### WHAT TO DO
If any record holds an image, omit the image and print the rest exactly.
═══ SOURCE MATERIAL
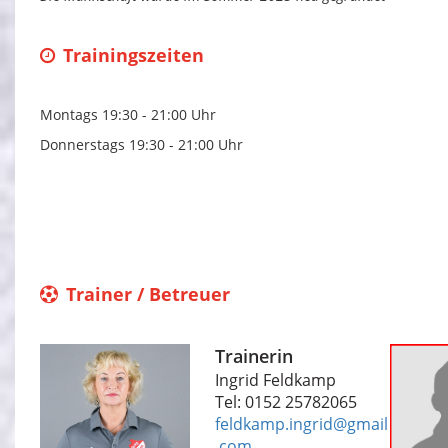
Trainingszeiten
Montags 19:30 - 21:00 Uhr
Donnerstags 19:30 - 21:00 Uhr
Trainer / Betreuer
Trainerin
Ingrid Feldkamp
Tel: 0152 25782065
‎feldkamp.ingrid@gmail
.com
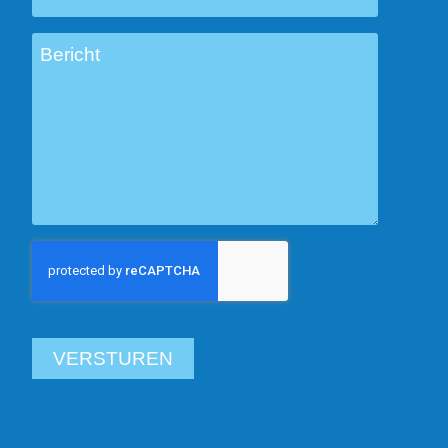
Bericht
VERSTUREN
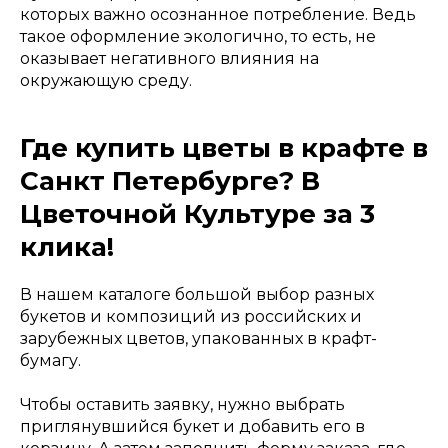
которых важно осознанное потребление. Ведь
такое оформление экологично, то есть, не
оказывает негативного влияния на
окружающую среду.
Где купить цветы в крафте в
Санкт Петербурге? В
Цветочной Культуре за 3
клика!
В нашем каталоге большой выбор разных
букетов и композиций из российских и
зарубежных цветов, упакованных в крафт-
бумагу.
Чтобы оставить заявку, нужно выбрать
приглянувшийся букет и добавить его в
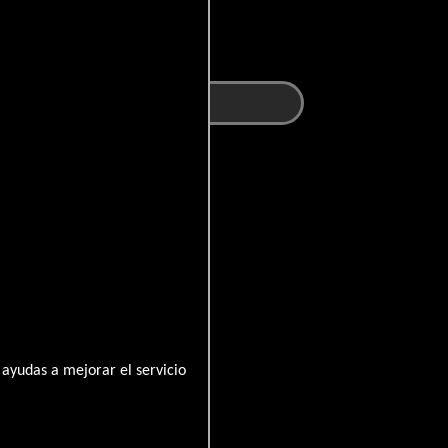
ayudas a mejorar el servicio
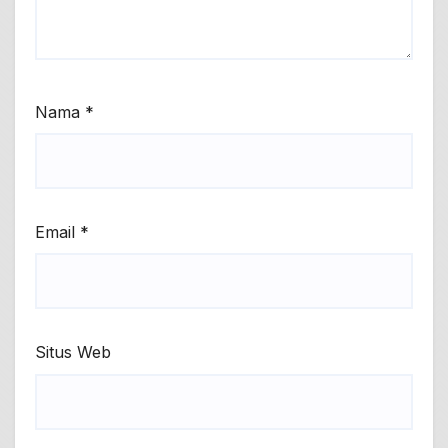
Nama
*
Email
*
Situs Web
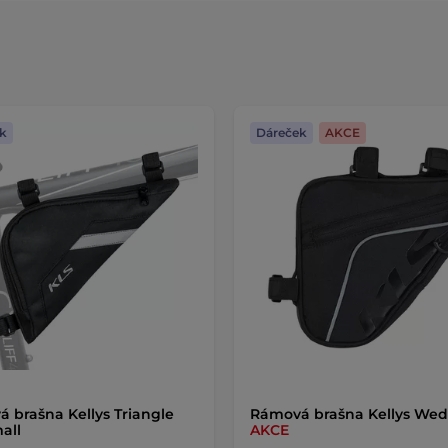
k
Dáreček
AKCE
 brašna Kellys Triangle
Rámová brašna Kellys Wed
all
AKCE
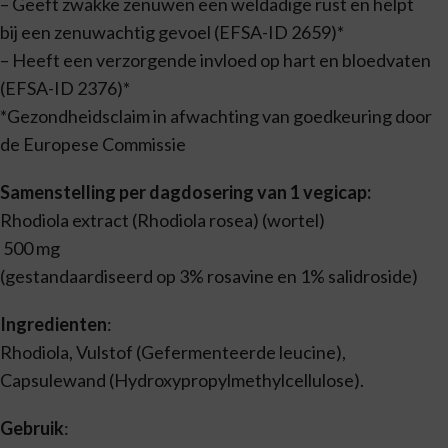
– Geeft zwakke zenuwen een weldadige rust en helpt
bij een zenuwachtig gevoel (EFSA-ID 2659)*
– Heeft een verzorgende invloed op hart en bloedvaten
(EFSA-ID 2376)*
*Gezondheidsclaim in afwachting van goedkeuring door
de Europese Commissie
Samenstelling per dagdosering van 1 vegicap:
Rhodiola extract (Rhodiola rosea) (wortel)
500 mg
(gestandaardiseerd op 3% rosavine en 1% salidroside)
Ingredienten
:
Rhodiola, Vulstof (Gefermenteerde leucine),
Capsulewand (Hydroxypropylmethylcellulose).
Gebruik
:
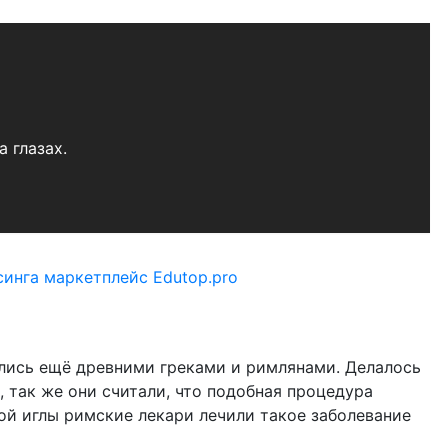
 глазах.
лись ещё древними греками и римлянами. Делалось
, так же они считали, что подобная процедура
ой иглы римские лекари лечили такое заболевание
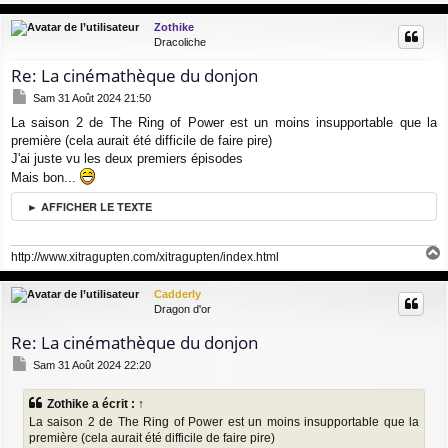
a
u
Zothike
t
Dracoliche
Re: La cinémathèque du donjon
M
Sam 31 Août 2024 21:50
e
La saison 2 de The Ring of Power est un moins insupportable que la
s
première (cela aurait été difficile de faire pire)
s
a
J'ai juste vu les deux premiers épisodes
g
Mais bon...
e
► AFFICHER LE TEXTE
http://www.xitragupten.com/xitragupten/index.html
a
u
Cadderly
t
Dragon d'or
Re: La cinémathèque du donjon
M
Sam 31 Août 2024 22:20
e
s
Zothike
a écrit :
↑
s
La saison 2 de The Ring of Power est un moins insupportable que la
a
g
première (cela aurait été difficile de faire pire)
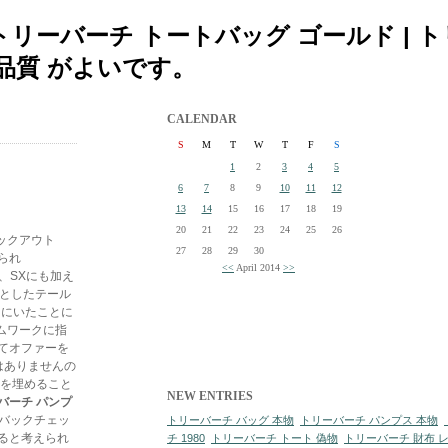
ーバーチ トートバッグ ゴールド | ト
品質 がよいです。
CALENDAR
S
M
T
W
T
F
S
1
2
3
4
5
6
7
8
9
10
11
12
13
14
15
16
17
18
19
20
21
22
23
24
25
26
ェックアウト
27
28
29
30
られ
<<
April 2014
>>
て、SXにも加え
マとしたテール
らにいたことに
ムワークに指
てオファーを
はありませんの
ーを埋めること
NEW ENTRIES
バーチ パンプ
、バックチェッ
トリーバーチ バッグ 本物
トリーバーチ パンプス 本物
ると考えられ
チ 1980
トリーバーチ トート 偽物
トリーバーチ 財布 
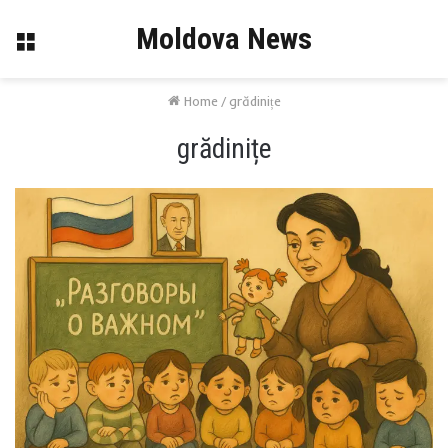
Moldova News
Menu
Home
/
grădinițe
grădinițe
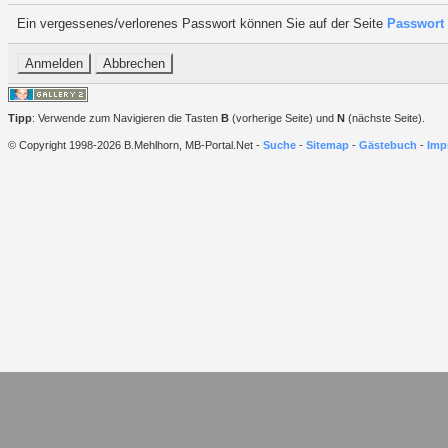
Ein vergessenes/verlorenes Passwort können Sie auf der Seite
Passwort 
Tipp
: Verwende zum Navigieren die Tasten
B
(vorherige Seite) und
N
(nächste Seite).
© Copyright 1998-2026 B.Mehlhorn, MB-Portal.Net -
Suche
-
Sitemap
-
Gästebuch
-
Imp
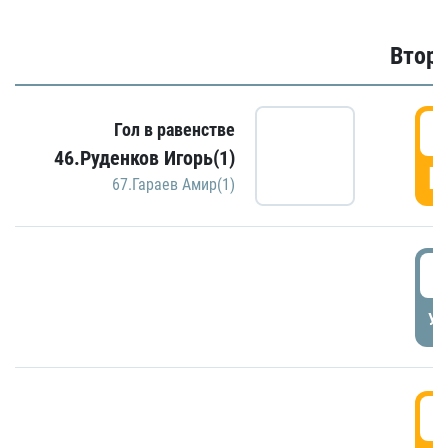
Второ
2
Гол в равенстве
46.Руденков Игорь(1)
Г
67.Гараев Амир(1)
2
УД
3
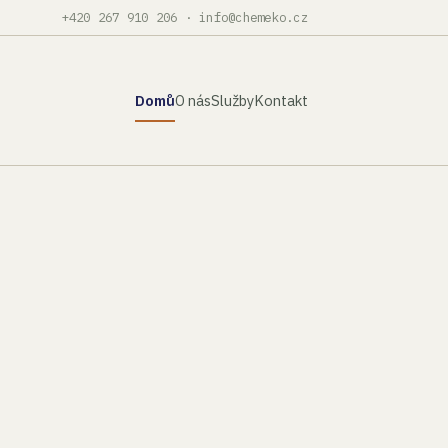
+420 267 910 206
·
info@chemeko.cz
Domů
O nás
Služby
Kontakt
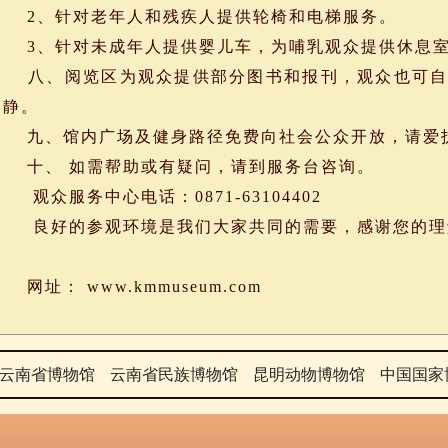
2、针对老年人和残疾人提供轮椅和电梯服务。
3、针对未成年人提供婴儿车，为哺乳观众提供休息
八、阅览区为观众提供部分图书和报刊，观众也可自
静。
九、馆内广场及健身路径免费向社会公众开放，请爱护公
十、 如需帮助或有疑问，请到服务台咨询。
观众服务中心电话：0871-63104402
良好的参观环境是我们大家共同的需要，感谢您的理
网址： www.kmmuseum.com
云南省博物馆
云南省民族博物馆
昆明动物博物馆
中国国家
══════
### THE COMPLETED TASK
Trainingszeiten
Montags 19:30 - 21:00 Uhr
Donnerstags 19:30 - 21:00 Uhr
Trainer / Betreuer
Trainerin
Ingrid Feldkamp
Tel: 0152 25782065
‎feldkamp.ingrid@gmail
.com
Bericht
VERSTUREN
которых важно осознанное потребление. Ведь
такое оформление экологично, то есть, не
оказывает негативного влияния на
окружающую среду.
Где купить цветы в крафте в
Санкт Петербурге? В
Цветочной Культуре за 3
клика!
В нашем каталоге большой выбор разных
букетов и композиций из российских и
зарубежных цветов, упакованных в крафт-
бумагу.
Чтобы оставить заявку, нужно выбрать
приглянувшийся букет и добавить его в
ayudas a mejorar el servicio
Nama
*
Email
*
Situs Web
k
Dáreček
AKCE
 brašna Kellys Triangle
Rámová brašna Kellys Wed
all
AKCE
– Geeft zwakke zenuwen een weldadige rust en helpt
bij een zenuwachtig gevoel (EFSA-ID 2659)*
– Heeft een verzorgende invloed op hart en bloedvaten
(EFSA-ID 2376)*
*Gezondheidsclaim in afwachting van goedkeuring door
de Europese Commissie
Samenstelling per dagdosering van 1 vegicap:
Rhodiola extract (Rhodiola rosea) (wortel)
500 mg
(gestandaardiseerd op 3% rosavine en 1% salidroside)
Ingredienten
:
Rhodiola, Vulstof (Gefermenteerde leucine),
Capsulewand (Hydroxypropylmethylcellulose).
Gebruik
:
 глазах.
лись ещё древними греками и римлянами. Делалось
, так же они считали, что подобная процедура
ой иглы римские лекари лечили такое заболевание
a
u
Zothike
t
Dracoliche
Re: La cinémathèque du donjon
M
Sam 31 Août 2024 21:50
e
La saison 2 de The Ring of Power est un moins insupportable que la
s
première (cela aurait été difficile de faire pire)
s
a
J'ai juste vu les deux premiers épisodes
g
Mais bon...
e
► AFFICHER LE TEXTE
http://www.xitragupten.com/xitragupten/index.html
a
u
Cadderly
t
Dragon d'or
Re: La cinémathèque du donjon
M
Sam 31 Août 2024 22:20
e
s
Zothike
a écrit :
↑
s
La saison 2 de The Ring of Power est un moins insupportable que la
a
g
première (cela aurait été difficile de faire pire)
ーバーチ トートバッグ ゴールド | ト
品質 がよいです。
CALENDAR
S
M
T
W
T
F
S
1
2
3
4
5
6
7
8
9
10
11
12
13
14
15
16
17
18
19
20
21
22
23
24
25
26
ェックアウト
27
28
29
30
られ
<<
April 2014
>>
て、SXにも加え
マとしたテール
らにいたことに
ムワークに指
てオファーを
はありませんの
ーを埋めること
NEW ENTRIES
バーチ パンプ
、バックチェッ
トリーバーチ バッグ 本物
トリーバーチ パンプス 本物
ると考えられ
チ 1980
トリーバーチ トート 偽物
トリーバーチ 財布 
Moldova News
Menu
Home
/
grădinițe
grădinițe
Ein vergessenes/verlorenes Passwort können Sie auf der Seite
Passwort 
Tipp
: Verwende zum Navigieren die Tasten
B
(vorherige Seite) und
N
(nächste Seite).
© Copyright 1998-2026 B.Mehlhorn, MB-Portal.Net -
Suche
-
Sitemap
-
Gästebuch
-
Imp
Второ
2
Гол в равенстве
46.Руденков Игорь(1)
Г
67.Гараев Амир(1)
2
УД
3
+420 267 910 206
·
info@chemeko.cz
Domů
O nás
Služby
Kontakt
2、针对老年人和残疾人提供轮椅和电梯服务。
3、针对未成年人提供婴儿车，为哺乳观众提供休息
八、阅览区为观众提供部分图书和报刊，观众也可自
静。
九、馆内广场及健身路径免费向社会公众开放，请爱护公
十、 如需帮助或有疑问，请到服务台咨询。
观众服务中心电话：0871-63104402
良好的参观环境是我们大家共同的需要，感谢您的理
网址： www.kmmuseum.com
云南省博物馆
云南省民族博物馆
昆明动物博物馆
中国国家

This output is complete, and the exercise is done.